═══ Provided records

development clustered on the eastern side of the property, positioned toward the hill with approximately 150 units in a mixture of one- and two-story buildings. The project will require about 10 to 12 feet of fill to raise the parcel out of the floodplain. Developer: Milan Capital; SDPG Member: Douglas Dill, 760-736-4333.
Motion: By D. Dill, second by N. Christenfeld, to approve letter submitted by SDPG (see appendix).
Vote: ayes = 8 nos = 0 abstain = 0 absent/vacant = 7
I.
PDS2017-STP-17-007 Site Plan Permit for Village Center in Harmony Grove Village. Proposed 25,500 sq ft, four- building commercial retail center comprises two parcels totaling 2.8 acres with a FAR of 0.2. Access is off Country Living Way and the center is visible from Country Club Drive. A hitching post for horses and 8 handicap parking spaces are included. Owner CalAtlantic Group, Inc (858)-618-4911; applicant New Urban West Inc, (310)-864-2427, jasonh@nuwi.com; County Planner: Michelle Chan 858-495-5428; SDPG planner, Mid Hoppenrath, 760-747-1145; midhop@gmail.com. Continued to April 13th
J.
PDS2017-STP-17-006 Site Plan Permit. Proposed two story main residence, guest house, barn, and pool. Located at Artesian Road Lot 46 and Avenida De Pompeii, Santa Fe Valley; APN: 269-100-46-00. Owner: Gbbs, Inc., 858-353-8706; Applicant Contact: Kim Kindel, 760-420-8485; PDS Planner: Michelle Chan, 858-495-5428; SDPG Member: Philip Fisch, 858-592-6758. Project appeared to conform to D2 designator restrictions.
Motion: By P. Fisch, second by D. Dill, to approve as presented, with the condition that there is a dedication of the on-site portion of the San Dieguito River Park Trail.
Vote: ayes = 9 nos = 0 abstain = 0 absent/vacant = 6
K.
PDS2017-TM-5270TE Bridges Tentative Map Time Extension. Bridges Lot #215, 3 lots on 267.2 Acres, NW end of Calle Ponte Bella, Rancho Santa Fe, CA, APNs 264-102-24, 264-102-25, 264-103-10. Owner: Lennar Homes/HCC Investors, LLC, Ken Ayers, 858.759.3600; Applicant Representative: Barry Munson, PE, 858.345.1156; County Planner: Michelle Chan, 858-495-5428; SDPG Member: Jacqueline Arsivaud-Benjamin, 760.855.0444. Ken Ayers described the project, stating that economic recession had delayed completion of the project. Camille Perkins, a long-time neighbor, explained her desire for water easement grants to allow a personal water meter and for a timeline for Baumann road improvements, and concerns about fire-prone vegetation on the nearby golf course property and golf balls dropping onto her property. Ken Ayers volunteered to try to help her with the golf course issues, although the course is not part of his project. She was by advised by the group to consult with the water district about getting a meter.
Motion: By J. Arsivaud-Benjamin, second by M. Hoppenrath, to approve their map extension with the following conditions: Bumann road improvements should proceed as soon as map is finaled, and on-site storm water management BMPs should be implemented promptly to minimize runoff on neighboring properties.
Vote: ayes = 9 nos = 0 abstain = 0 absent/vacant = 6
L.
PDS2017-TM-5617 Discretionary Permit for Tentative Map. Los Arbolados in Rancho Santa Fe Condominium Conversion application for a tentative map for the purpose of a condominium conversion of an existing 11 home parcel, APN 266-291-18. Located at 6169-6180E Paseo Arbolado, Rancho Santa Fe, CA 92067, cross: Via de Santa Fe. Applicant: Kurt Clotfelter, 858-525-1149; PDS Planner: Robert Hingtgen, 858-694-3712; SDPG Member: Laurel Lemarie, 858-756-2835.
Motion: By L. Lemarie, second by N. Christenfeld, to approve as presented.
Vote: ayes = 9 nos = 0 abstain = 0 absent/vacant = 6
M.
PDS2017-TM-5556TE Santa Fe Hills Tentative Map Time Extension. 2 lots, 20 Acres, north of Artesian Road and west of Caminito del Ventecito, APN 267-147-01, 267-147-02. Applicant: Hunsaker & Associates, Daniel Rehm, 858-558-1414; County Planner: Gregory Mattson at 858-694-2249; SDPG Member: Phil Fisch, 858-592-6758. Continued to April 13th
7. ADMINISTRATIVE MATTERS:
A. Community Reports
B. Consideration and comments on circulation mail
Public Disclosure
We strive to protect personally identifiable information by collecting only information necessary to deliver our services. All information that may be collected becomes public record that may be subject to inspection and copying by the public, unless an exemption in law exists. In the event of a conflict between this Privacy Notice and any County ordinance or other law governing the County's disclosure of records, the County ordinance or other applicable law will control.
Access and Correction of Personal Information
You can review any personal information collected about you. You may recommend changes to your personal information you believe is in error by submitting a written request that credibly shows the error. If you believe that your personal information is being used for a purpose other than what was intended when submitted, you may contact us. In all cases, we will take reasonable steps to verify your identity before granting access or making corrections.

══════

**Instructions to follow**
Each record is to be reproduced exactly as it appears.

**Finished task**
development clustered on the eastern side of the property, positioned toward the hill with approximately 150 units in a mixture of one- and two-story buildings. The project will require about 10 to 12 feet of fill to raise the parcel out of the floodplain. Developer: Milan Capital; SDPG Member: Douglas Dill, 760-736-4333.
Motion: By D. Dill, second by N. Christenfeld, to approve letter submitted by SDPG (see appendix).
Vote: ayes = 8 nos = 0 abstain = 0 absent/vacant = 7
I.
PDS2017-STP-17-007 Site Plan Permit for Village Center in Harmony Grove Village. Proposed 25,500 sq ft, four- building commercial retail center comprises two parcels totaling 2.8 acres with a FAR of 0.2. Access is off Country Living Way and the center is visible from Country Club Drive. A hitching post for horses and 8 handicap parking spaces are included. Owner CalAtlantic Group, Inc (858)-618-4911; applicant New Urban West Inc, (310)-864-2427, jasonh@nuwi.com; County Planner: Michelle Chan 858-495-5428; SDPG planner, Mid Hoppenrath, 760-747-1145; midhop@gmail.com. Continued to April 13th
J.
PDS2017-STP-17-006 Site Plan Permit. Proposed two story main residence, guest house, barn, and pool. Located at Artesian Road Lot 46 and Avenida De Pompeii, Santa Fe Valley; APN: 269-100-46-00. Owner: Gbbs, Inc., 858-353-8706; Applicant Contact: Kim Kindel, 760-420-8485; PDS Planner: Michelle Chan, 858-495-5428; SDPG Member: Philip Fisch, 858-592-6758. Project appeared to conform to D2 designator restrictions.
Motion: By P. Fisch, second by D. Dill, to approve as presented, with the condition that there is a dedication of the on-site portion of the San Dieguito River Park Trail.
Vote: ayes = 9 nos = 0 abstain = 0 absent/vacant = 6
K.
PDS2017-TM-5270TE Bridges Tentative Map Time Extension. Bridges Lot #215, 3 lots on 267.2 Acres, NW end of Calle Ponte Bella, Rancho Santa Fe, CA, APNs 264-102-24, 264-102-25, 264-103-10. Owner: Lennar Homes/HCC Investors, LLC, Ken Ayers, 858.759.3600; Applicant Representative: Barry Munson, PE, 858.345.1156; County Planner: Michelle Chan, 858-495-5428; SDPG Member: Jacqueline Arsivaud-Benjamin, 760.855.0444. Ken Ayers described the project, stating that economic recession had delayed completion of the project. Camille Perkins, a long-time neighbor, explained her desire for water easement grants to allow a personal water meter and for a timeline for Baumann road improvements, and concerns about fire-prone vegetation on the nearby golf course property and golf balls dropping onto her property. Ken Ayers volunteered to try to help her with the golf course issues, although the course is not part of his project. She was by advised by the group to consult with the water district about getting a meter.
Motion: By J. Arsivaud-Benjamin, second by M. Hoppenrath, to approve their map extension with the following conditions: Bumann road improvements should proceed as soon as map is finaled, and on-site storm water management BMPs should be implemented promptly to minimize runoff on neighboring properties.
Vote: ayes = 9 nos = 0 abstain = 0 absent/vacant = 6
L.
PDS2017-TM-5617 Discretionary Permit for Tentative Map. Los Arbolados in Rancho Santa Fe Condominium Conversion application for a tentative map for the purpose of a condominium conversion of an existing 11 home parcel, APN 266-291-18. Located at 6169-6180E Paseo Arbolado, Rancho Santa Fe, CA 92067, cross: Via de Santa Fe. Applicant: Kurt Clotfelter, 858-525-1149; PDS Planner: Robert Hingtgen, 858-694-3712; SDPG Member: Laurel Lemarie, 858-756-2835.
Motion: By L. Lemarie, second by N. Christenfeld, to approve as presented.
Vote: ayes = 9 nos = 0 abstain = 0 absent/vacant = 6
M.
PDS2017-TM-5556TE Santa Fe Hills Tentative Map Time Extension. 2 lots, 20 Acres, north of Artesian Road and west of Caminito del Ventecito, APN 267-147-01, 267-147-02. Applicant: Hunsaker & Associates, Daniel Rehm, 858-558-1414; County Planner: Gregory Mattson at 858-694-2249; SDPG Member: Phil Fisch, 858-592-6758. Continued to April 13th
7. ADMINISTRATIVE MATTERS:
A. Community Reports
B. Consideration and comments on circulation mail
Public Disclosure
We strive to protect personally identifiable information by collecting only information necessary to deliver our services. All information that may be collected becomes public record that may be subject to inspection and copying by the public, unless an exemption in law exists. In the event of a conflict between this Privacy Notice and any County ordinance or other law governing the County's disclosure of records, the County ordinance or other applicable law will control.
Access and Correction of Personal Information
You can review any personal information collected about you. You may recommend changes to your personal information you believe is in error by submitting a written request that credibly shows the error. If you believe that your personal information is being used for a purpose other than what was intended when submitted, you may contact us. In all cases, we will take reasonable steps to verify your identity before granting access or making corrections.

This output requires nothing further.